Bunlar kafalarındaki “Kemalizmi” din zannedip herkese dayatmaya kalkışıyorlar.

Yok Ermenistan’la yapılan protokollerin, Eski Cumhurbaşkanı Abdullah Gül tarafından imzalandığını hatırlatıyor ve bugüne ,o protokolleri imzalayanların yüzünden gelindiğini söylüyor.Bende o, Milletvekili ve Parti meclisi üyesine şunu hatırlatayım. Bundan önceki Cumhurbaşkanlığı seçiminde Sayın Akşener mızıkçılık etmeseydi Abdullah Gül sizin, çatı adayınızdı! Şimdide Abdullah Gül adayınız olarak tartışılıyor sen çıkıp tek laf etmiyorsun neden? Ettin de biz mi görmedik?

Bak;Fransa Cumhurbaşkanı Macron “aydınlanmış bir İslam’ın oluşturulacağını” söylüyor.

İslam’la müşerref olan aydınlanır,İslam’dan uzaklaşan senin gibi örümcek kafalı,sömürgeci,Bir milyon mazlumun katledilmesinin üzerinde oturan katil! Kalır, diyebilecek misiniz? Göreceğiz.

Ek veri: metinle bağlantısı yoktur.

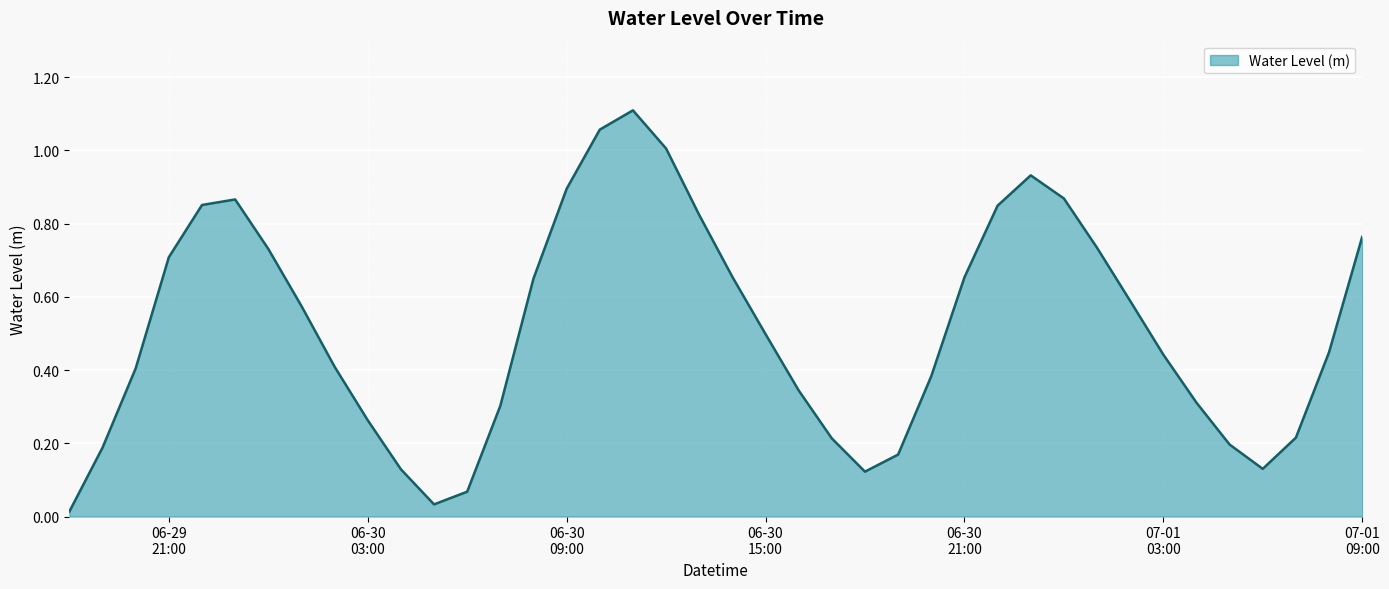

How many interior local peaks (higher than both neighbors) does the data have?

3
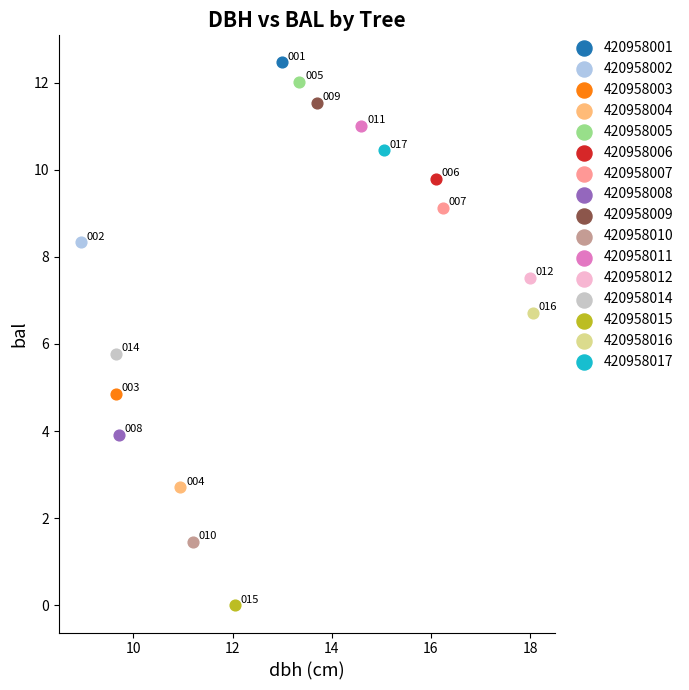

What are all the series names shown in the legend?

420958001, 420958002, 420958003, 420958004, 420958005, 420958006, 420958007, 420958008, 420958009, 420958010, 420958011, 420958012, 420958014, 420958015, 420958016, 420958017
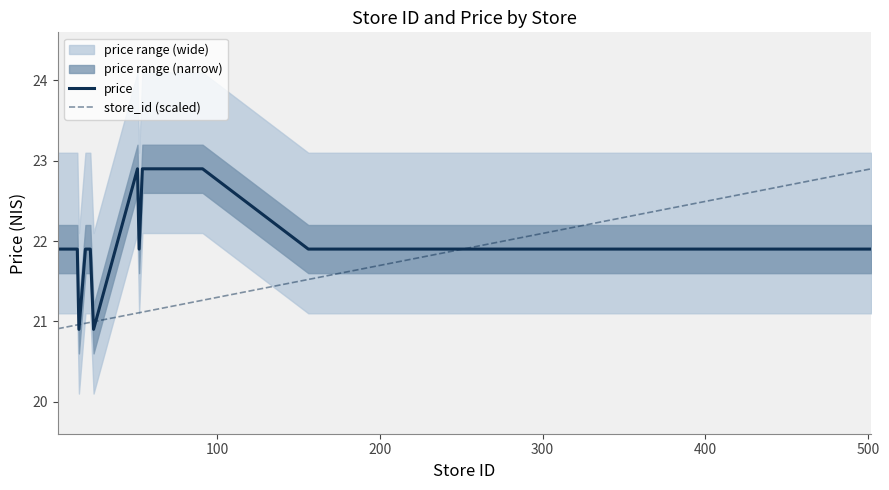

What is the minimum value for price?

20.9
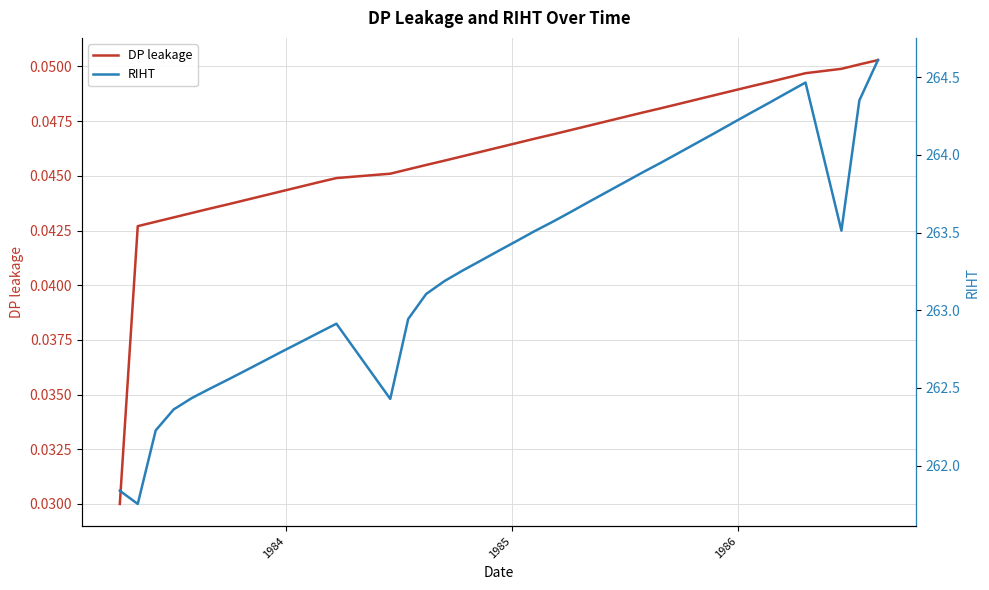

How many values in the RIHT series are below 263?

15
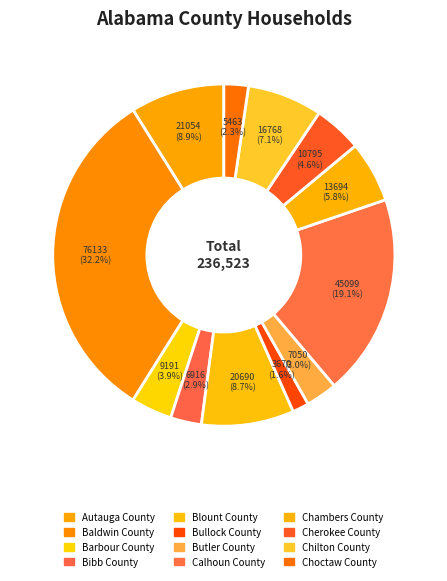

To the nearest percent, what portion does Baldwin County represent?

32%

Yahudi tüccar gibi hem adamın boğazını sıkıp,hem de “bu adam beni öldürüyor beni kurtarın” diye bağırıyorsunuz. Pes!

Tıpkı Yunanistan’ın,tıpkı Ermenistan’ın Türkiye’yi ve Azerbaycan’ı saldırganlıkla suçladıkları gibi.Yazık!

Macron’un onca cahil ve patavatsızlığına rağmen,”aramızda milyon tane anlaşmazlığımız var .Söz konusu Fransa’nın çıkarları olduğu için sonuna kadar Macron’un yanındayım” diyen Marine Le Pen kadar olamadınız.

Elbette bütün bu ettiklerinizin kamu vicdanında bir karşılığı olacak.Lakin yiğit bir savcı çıkıp “GETİR BAKALIM ÜNAL BEY ELİNDEKİ DELİLLERİ NEYMİŞ BAKALIM” diyecektir.

BU İFTİRALARINIZIN BİR YAPTIRIMI MUTLAKA OLACAKTIR!